Current research focus
Using a variety of neurochemical, molecular biology and immunohistochemical techniques, Prof. Di Monte’s group is presently investigating research areas that include:

  • Mechanisms of α-synuclein pathology. α-Synuclein is a protein involved in pathogenetic processes in Parkinson’s disease and other human neurodegenerative disorders (e.g. dementia with Lewy bodies). Its toxicity, as investigated by our research team, may arise from or be enhanced by abnormal aggregation, toxicant-protein interactions and impairment of degradation. Of note, similar mechanisms could underlie β-amyloid pathology in Alzheimer’s disease.  
  • Environmental toxicants and aging as neurodegenerative disease risk factors. Aging is an unequivocal risk factor for human neurodegenerative diseases, and toxic exposures are likely to play an important role in the pathogenesis of Parkinson’s disease. Mechanisms by which these risk factors enhance neuronal vulnerability to degenerative processes include oxidative stress, neuroinflammation and α-synuclein abnormalities.    
  • Screening and evaluation of neuroprotective/neurorestorative agents. Disease-modifying interventions are urgently needed for Parkinson’s disease. New therapeutic strategies that are currently being tested in our laboratory include the inhibition of α-synuclein expression using RNA interference-based technology and the enhancement of protein degradation by autophagy inducers.
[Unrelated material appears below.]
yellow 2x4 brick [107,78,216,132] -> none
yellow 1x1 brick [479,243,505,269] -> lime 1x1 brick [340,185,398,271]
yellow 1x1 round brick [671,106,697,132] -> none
  • Development and validation of experimental models. The availability of experimental models that reproduce key disease features is critical for investigating mechanisms of neurodegeneration and testing new therapeutics. A variety of Parkinson’s disease models are presently used or are being developed in our laboratory. They include in vitro and in vivo administration of neurotoxicants (e.g. MPTP, paraquat or 6-hydroxydopamine) or transgenic manipulation of specific proteins (e.g., overexpression or knock-out of α-synuclein).